* **GOAL OF THE EXERCISE**: Your answer is the lines below, exactly, from the one that contains "68 618 2325" through the one that contains "222 34 12.21", both included.

* **ENTRIES PROVIDED**:
==========

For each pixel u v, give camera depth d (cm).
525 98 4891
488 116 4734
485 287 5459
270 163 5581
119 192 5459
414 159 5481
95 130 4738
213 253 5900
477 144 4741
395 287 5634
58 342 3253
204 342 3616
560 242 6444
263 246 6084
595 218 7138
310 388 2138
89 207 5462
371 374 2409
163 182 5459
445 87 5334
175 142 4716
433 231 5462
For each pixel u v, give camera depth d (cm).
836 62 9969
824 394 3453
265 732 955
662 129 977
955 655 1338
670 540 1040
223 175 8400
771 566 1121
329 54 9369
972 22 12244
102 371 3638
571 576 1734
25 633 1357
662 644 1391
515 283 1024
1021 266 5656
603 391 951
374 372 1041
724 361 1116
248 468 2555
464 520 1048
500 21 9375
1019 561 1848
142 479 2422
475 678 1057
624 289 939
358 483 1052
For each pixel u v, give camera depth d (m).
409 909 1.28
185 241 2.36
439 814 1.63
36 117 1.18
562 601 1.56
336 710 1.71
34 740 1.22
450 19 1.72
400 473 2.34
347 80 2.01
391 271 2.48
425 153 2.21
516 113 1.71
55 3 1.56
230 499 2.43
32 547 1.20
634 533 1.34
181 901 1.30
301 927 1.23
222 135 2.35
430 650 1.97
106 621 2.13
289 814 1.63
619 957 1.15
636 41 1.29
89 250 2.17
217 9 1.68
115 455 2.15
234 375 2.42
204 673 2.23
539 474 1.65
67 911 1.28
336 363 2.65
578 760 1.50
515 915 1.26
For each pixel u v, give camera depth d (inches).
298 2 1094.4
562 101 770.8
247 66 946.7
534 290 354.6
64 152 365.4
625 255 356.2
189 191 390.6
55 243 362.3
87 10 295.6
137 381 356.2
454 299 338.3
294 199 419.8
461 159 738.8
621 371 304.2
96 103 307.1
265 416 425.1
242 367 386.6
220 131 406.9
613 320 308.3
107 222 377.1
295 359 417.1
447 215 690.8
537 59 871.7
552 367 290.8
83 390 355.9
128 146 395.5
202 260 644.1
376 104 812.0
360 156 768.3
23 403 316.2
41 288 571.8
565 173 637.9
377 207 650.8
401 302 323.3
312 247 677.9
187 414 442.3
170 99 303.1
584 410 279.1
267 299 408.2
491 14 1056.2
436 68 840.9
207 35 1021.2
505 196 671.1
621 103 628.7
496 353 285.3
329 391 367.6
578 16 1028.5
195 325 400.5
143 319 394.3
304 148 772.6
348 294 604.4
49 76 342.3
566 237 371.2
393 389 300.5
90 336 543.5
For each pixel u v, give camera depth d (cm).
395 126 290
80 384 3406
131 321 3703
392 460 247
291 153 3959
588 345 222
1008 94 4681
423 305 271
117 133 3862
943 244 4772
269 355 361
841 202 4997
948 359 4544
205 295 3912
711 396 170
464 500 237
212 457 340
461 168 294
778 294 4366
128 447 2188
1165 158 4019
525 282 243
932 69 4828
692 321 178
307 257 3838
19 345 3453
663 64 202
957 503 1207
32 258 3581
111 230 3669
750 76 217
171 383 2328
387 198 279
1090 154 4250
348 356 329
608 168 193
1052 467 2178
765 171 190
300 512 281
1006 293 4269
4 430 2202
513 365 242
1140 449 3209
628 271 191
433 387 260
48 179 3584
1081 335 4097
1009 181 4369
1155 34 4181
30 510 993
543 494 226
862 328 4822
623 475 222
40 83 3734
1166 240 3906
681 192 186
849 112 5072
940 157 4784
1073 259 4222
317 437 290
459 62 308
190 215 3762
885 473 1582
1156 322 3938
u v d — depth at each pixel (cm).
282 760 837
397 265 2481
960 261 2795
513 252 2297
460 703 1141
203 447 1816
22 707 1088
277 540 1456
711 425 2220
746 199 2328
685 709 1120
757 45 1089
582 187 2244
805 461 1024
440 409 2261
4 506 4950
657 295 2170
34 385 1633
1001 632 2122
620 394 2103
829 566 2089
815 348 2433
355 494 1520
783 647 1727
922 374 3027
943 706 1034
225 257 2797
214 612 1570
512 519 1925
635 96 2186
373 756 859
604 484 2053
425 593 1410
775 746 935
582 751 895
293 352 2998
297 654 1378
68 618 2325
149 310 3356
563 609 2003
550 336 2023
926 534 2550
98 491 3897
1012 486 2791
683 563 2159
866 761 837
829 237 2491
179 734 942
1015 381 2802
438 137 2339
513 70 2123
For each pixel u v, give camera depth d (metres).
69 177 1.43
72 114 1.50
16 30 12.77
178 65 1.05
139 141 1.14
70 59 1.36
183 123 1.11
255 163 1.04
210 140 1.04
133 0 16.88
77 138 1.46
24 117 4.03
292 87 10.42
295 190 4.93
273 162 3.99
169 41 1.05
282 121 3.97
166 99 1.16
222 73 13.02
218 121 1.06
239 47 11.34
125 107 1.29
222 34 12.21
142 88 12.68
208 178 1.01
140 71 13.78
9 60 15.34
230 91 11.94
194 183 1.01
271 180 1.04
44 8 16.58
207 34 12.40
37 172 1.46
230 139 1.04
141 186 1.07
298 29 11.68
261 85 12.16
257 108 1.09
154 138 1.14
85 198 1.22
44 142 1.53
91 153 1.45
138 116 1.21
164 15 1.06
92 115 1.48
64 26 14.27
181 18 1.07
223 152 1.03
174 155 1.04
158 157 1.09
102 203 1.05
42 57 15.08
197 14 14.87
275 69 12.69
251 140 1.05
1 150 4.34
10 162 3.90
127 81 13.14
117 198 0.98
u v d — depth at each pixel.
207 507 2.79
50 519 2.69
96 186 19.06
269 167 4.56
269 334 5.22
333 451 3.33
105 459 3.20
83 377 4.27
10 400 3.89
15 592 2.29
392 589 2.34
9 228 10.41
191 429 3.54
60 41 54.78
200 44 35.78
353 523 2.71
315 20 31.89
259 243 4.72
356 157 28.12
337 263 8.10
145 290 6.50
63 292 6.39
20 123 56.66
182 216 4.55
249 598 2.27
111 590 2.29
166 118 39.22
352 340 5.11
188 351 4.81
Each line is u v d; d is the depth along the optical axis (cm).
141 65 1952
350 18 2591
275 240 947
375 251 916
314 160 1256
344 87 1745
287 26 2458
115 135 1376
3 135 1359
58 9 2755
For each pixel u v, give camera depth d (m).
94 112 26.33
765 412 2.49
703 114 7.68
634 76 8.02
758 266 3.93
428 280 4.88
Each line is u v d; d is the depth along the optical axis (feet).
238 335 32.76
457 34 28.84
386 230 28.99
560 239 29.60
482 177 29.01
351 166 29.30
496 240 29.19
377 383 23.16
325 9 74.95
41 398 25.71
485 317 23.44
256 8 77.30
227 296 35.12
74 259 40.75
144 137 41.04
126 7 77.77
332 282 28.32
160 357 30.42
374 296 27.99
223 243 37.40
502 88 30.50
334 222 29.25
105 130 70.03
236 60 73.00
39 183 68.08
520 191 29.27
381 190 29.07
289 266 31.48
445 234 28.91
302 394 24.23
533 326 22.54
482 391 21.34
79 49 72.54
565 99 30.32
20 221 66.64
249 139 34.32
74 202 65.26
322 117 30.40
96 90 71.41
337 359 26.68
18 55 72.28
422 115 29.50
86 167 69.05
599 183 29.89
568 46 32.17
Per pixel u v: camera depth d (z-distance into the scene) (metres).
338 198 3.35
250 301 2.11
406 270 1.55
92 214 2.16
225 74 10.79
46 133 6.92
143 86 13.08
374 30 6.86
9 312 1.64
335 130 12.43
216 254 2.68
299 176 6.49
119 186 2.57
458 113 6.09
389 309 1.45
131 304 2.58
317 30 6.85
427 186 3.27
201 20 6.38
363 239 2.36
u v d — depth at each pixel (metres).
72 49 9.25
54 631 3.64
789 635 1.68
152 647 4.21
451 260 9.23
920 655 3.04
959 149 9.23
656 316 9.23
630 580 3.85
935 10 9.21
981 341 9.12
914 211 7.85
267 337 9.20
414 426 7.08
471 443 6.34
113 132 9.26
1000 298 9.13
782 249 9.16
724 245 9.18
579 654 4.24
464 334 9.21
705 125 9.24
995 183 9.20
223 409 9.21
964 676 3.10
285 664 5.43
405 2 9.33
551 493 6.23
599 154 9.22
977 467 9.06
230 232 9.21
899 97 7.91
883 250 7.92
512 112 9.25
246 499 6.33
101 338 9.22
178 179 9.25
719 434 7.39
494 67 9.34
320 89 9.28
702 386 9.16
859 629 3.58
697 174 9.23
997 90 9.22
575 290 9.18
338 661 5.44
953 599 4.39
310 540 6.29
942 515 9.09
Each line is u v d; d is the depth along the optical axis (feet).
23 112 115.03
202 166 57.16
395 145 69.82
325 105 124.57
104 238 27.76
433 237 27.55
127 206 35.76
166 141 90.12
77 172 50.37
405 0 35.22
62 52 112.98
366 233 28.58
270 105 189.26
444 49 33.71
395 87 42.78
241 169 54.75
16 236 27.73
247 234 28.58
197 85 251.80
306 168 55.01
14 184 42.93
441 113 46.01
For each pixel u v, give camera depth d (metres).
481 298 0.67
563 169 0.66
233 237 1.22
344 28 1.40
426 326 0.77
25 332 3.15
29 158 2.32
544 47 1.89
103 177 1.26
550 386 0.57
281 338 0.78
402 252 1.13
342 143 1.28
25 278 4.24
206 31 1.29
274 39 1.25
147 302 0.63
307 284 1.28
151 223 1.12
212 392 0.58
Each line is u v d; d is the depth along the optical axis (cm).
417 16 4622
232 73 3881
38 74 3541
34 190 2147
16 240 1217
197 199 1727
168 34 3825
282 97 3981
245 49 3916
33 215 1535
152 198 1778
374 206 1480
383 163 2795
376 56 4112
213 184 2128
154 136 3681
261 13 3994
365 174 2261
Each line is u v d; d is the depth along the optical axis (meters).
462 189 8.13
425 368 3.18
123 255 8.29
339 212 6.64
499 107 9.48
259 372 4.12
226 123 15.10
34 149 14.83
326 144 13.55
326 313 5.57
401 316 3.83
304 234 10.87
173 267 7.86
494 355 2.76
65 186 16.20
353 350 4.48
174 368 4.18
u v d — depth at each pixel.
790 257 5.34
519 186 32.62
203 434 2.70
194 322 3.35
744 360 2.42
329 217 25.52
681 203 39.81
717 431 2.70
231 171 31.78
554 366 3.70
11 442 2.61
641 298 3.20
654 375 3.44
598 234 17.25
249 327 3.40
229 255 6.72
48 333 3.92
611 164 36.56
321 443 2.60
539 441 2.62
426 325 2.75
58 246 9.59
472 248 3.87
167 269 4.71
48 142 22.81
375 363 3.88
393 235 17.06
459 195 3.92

==========

* **WRITTEN RESPONSE**:
68 618 2325
149 310 3356
563 609 2003
550 336 2023
926 534 2550
98 491 3897
1012 486 2791
683 563 2159
866 761 837
829 237 2491
179 734 942
1015 381 2802
438 137 2339
513 70 2123
For each pixel u v, give camera depth d (metres).
69 177 1.43
72 114 1.50
16 30 12.77
178 65 1.05
139 141 1.14
70 59 1.36
183 123 1.11
255 163 1.04
210 140 1.04
133 0 16.88
77 138 1.46
24 117 4.03
292 87 10.42
295 190 4.93
273 162 3.99
169 41 1.05
282 121 3.97
166 99 1.16
222 73 13.02
218 121 1.06
239 47 11.34
125 107 1.29
222 34 12.21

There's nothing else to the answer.